Faced with a rise in allegations of misconduct against teachers and other Baltimore County school system employees, the district's superintendent wants to hire an additional investigator to help conduct background checks and speed up internal investigations.
The county is one of two in the area with a full-time investigator, but with the number of child-abuse allegations against school system employees more than doubling over a recent two-year period, Superintendent Joe A. Hairston included the request for the additional investigator as part of the budget proposal set for a vote this week.
"We're a large organization," Hairston said of the school system, which has more than 17,000 employees. "Because of heightened nationwide sensitivity to employees' backgrounds, we thought this would be an opportunity for us to be in the best position to handle future investigations."
The school system has one staff member who handles internal investigations, including physical and sexual abuse, theft and embezzlement allegations, according to schools spokesman Brice Freeman. That position was created during the 2002-2003 school year.
In addition to conducting about 5,000 background checks each year, the investigator handles an average of 300 to 400 investigations dealing with additional background screening and post-employment arrests, according to another schools spokeswoman, Kara E.B. Calder.
During the 2005-2006 school year, that investigator handled 85 child-abuse and neglect investigations involving employees, compared with 35 such cases during the 2003-2004 school year. So far this school year, 45 such cases have been investigated, Calder said. Those allegations could involve child sexual abuse, physical or psychological abuse, or leaving a child younger than 8 unattended, according to school system policy.
The investigator handled about 30 other employee misconduct cases, such as theft, during the 2005-2006 school year, the spokeswoman said.
Last week, a man who had taught at Woodlawn High School was charged with sexually abusing a teenage student. In December, a former teacher at Pine Grove Middle School in Carney was charged with the sexual abuse of a 13-year-old student the previous school year.
Because the system launches an internal investigation into every allegation, regardless of the outcome of investigations handled by police or social services, the additional investigator is needed, Freeman said.
"We want to make sure we can investigate more speedily," he said.
The new position, which is included in Hairston's proposed $1.16 billion operating budget for the coming school year, would pay about $61,000 a year. The job requires experience in investigations, law enforcement, corporate security or a related field.

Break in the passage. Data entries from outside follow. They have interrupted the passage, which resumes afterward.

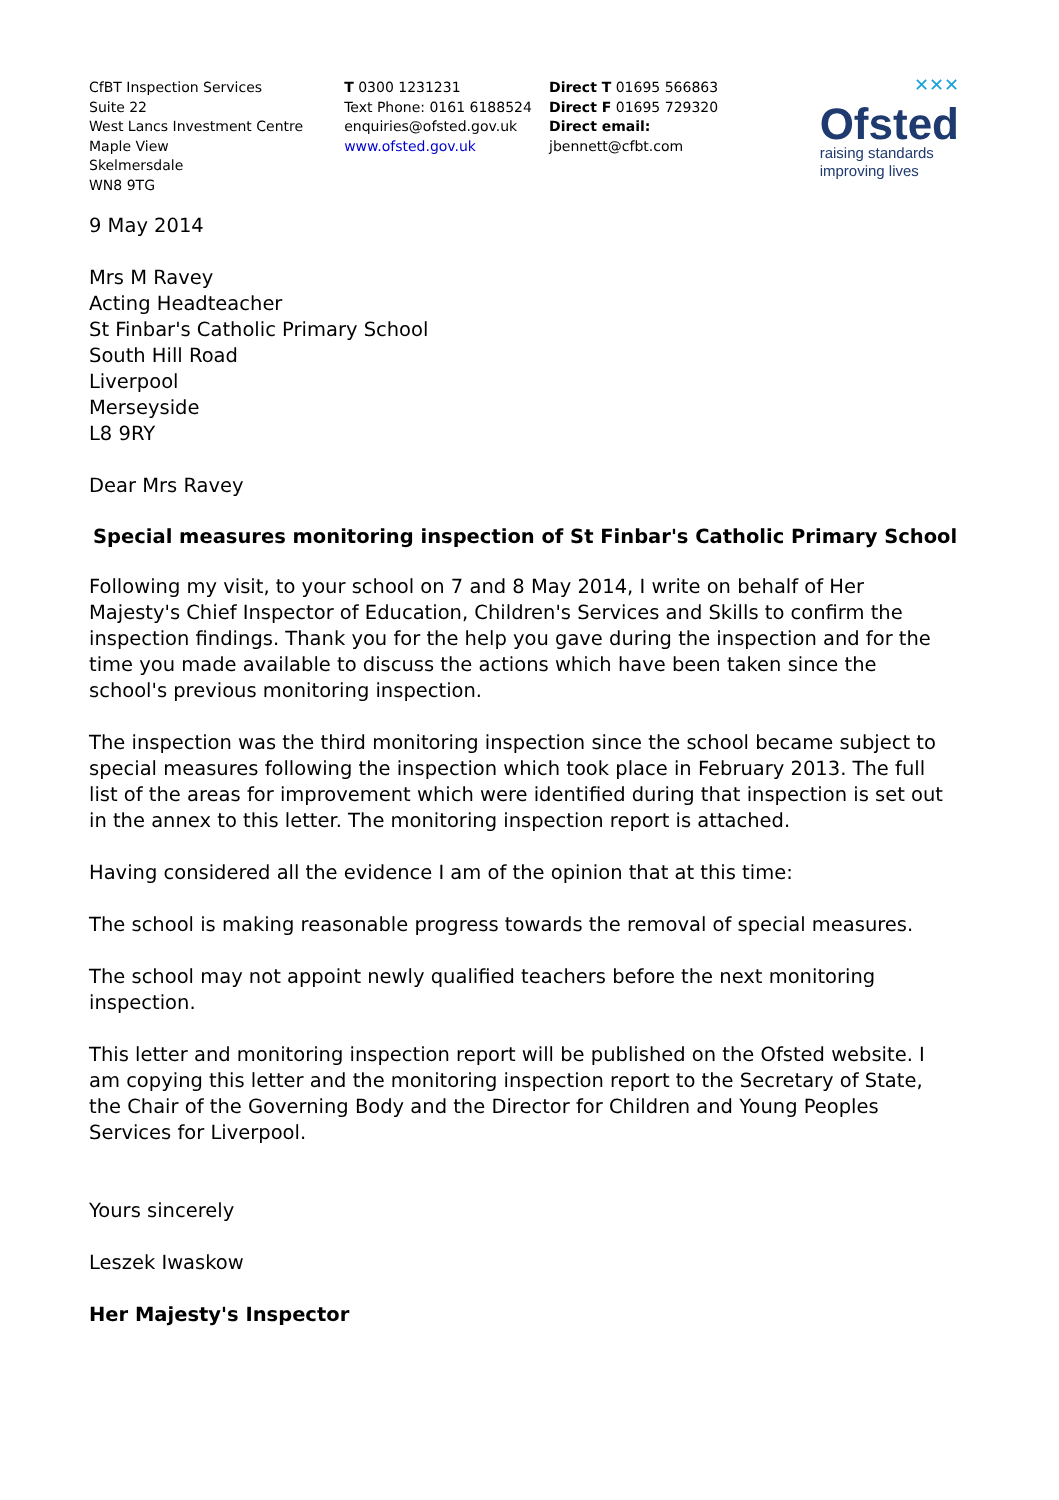CfBT Inspection Services
Suite 22
West Lancs Investment Centre
Maple View
Skelmersdale
WN8 9TG
T 0300 1231231
Text Phone: 0161 6188524
enquiries@ofsted.gov.uk
www.ofsted.gov.uk
Direct T 01695 566863
Direct F 01695 729320
Direct email:
jbennett@cfbt.com
✕✕✕
Ofsted
raising standards
improving lives
9 May 2014
Mrs M Ravey
Acting Headteacher
St Finbar's Catholic Primary School
South Hill Road
Liverpool
Merseyside
L8 9RY
Dear Mrs Ravey
Special measures monitoring inspection of St Finbar's Catholic Primary School
Following my visit, to your school on 7 and 8 May 2014, I write on behalf of Her Majesty's Chief Inspector of Education, Children's Services and Skills to confirm the inspection findings. Thank you for the help you gave during the inspection and for the time you made available to discuss the actions which have been taken since the school's previous monitoring inspection.
The inspection was the third monitoring inspection since the school became subject to special measures following the inspection which took place in February 2013. The full list of the areas for improvement which were identified during that inspection is set out in the annex to this letter. The monitoring inspection report is attached.
Having considered all the evidence I am of the opinion that at this time:
The school is making reasonable progress towards the removal of special measures.
The school may not appoint newly qualified teachers before the next monitoring inspection.
This letter and monitoring inspection report will be published on the Ofsted website. I am copying this letter and the monitoring inspection report to the Secretary of State, the Chair of the Governing Body and the Director for Children and Young Peoples Services for Liverpool.
Yours sincerely
Leszek Iwaskow
Her Majesty's Inspector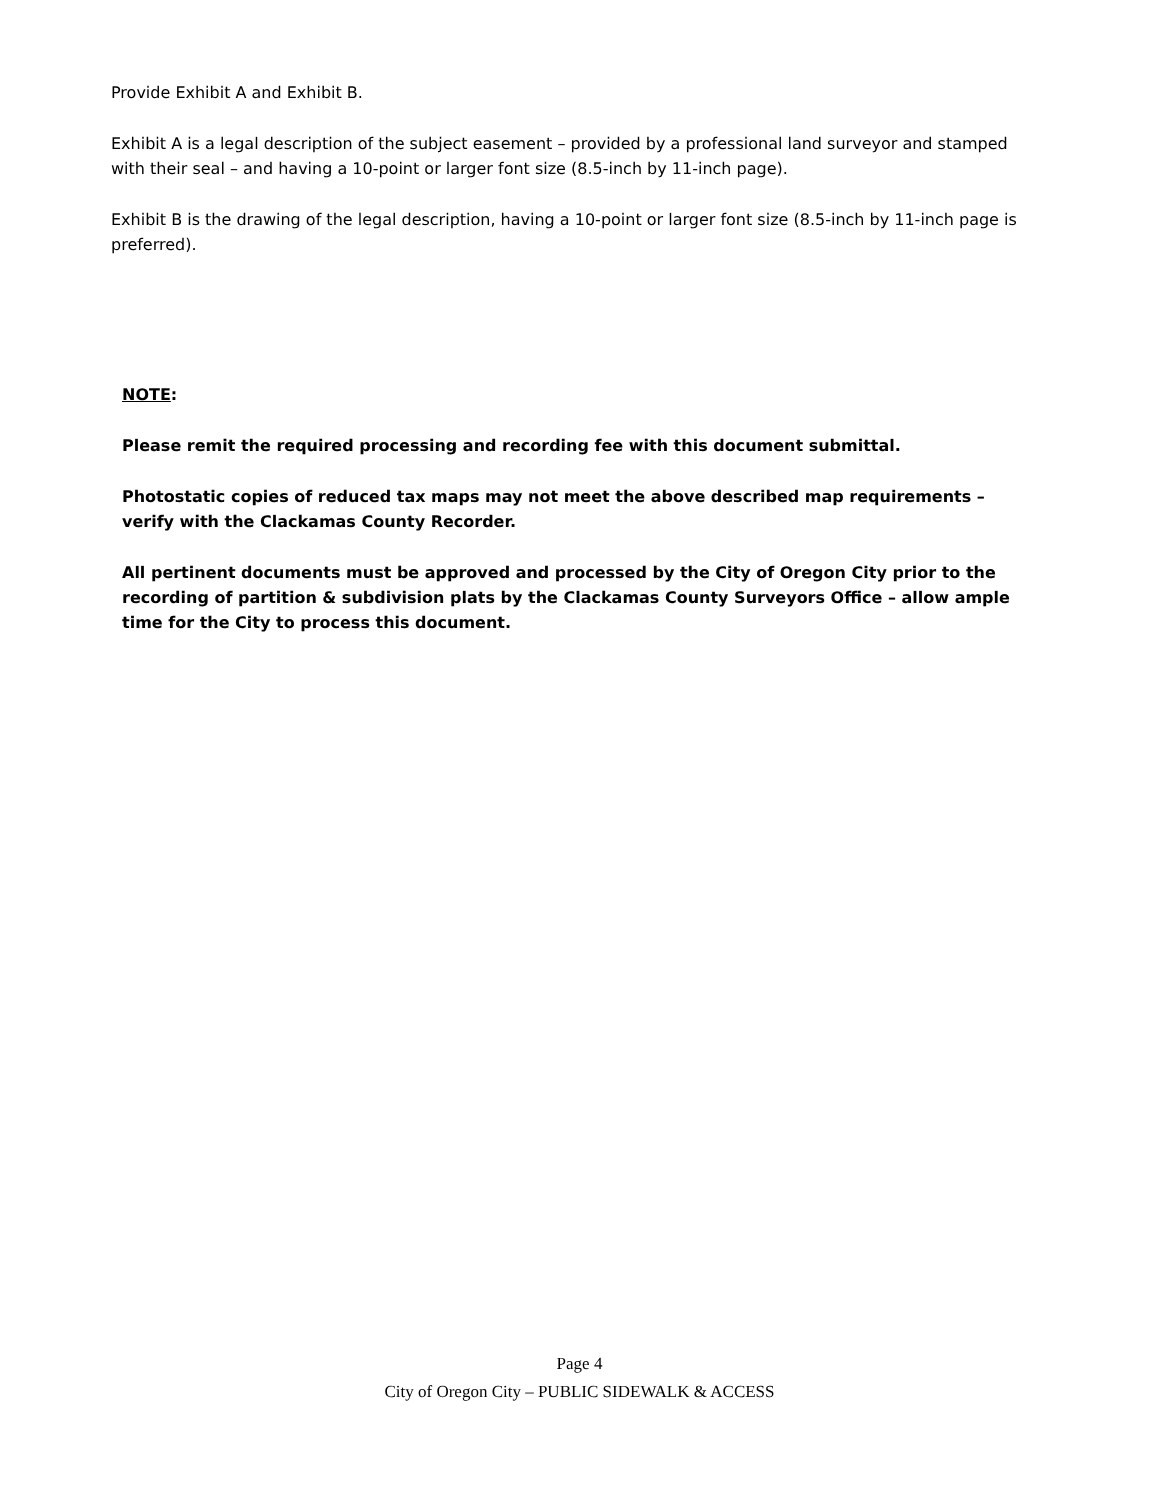Provide Exhibit A and Exhibit B.
Exhibit A is a legal description of the subject easement – provided by a professional land surveyor and stamped with their seal – and having a 10-point or larger font size (8.5-inch by 11-inch page).
Exhibit B is the drawing of the legal description, having a 10-point or larger font size (8.5-inch by 11-inch page is preferred).
NOTE:
Please remit the required processing and recording fee with this document submittal.
Photostatic copies of reduced tax maps may not meet the above described map requirements – verify with the Clackamas County Recorder.
All pertinent documents must be approved and processed by the City of Oregon City prior to the recording of partition & subdivision plats by the Clackamas County Surveyors Office – allow ample time for the City to process this document.
Page 4
City of Oregon City – PUBLIC SIDEWALK & ACCESS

The investigator would primarily be responsible for investigating "cases of alleged misconduct, child abuse and criminal activity involving employees and others," according to the posted job description. He or she would conduct background checks, testify in criminal trials, and coordinate training programs and workshops.
Most neighboring school systems do not have an employee designated full-time for investigations. Carroll, Harford and Howard counties rely on staff members, such as security coordinators, to handle their internal investigations.
Anne Arundel spends nearly $100,000 annually for its Office of Investigations. The office, which includes a full-time and a part-time investigator, handles background checks, fingerprinting and investigations into misconduct allegations.
Patricia Cording, the full-time investigator who oversees the office in Anne Arundel County, said the system handles about 400 cases each year of allegations such as drug and alcohol abuse, insubordination, child abuse, theft and embezzlement.
"We have more than 10,000 employees, and they're all not going to be behaving correctly at all times," said Cording. "But it speaks volumes to our employees that we have only one [full-time investigator] and not 10."
Cording, a former assistant principal and pupil personnel worker in Anne Arundel schools, said that before the investigations office was created in the early 1990s, employee misconduct cases were handled by special assistants to the superintendent and pupil personnel workers.
Having the investigators, she said, is more efficient because "people who need the information get it, and the discipline meted out is more consistent, because it's coming from one place."
State law requires school officials to immediately report suspected child abuse or neglect to the county social services department or the police.
School resource officers, who are stationed in each of Baltimore County's 24 high schools and in about half of its 27 middle schools, function as the first point of contact when a principal needs to report an abuse allegation, according to Cpl. Michael Hill, a county police spokesman.
"The school resource officer would start a very preliminary investigation," including the alleged victim's name and what he or she says has happened, Hill said. The officer then forwards the information to the Police Department's family crisis unit, and the case is assigned to a detective, he said.
Freeman said the system's investigator handles the resulting internal investigation.
Cheryl Bost, president of the Teachers Association of Baltimore County, said the union supports the move to hire an additional investigator because it would speed up the process for not only determining when an allegation is true but also when it is unfounded.
"We don't support teachers' misuse of authority with students or similar misconduct causing harm to students in any way," Bost wrote in an e-mail. "But we must get innocent teachers back in the classroom as soon as possible."
Baltimore County school board members are scheduled to vote tomorrow on Hairston's proposed operating budget.
Board President Donald L. Arnold said he supports the new investigator position in the budget because it would enable the school system to protect children and staff by efficiently responding to allegations.
"It's unfortunate that we have these situations coming up, but it's the society we're in," Arnold said. "We can't stick our heads in a hole somewhere and avoid it. It's something we need to address."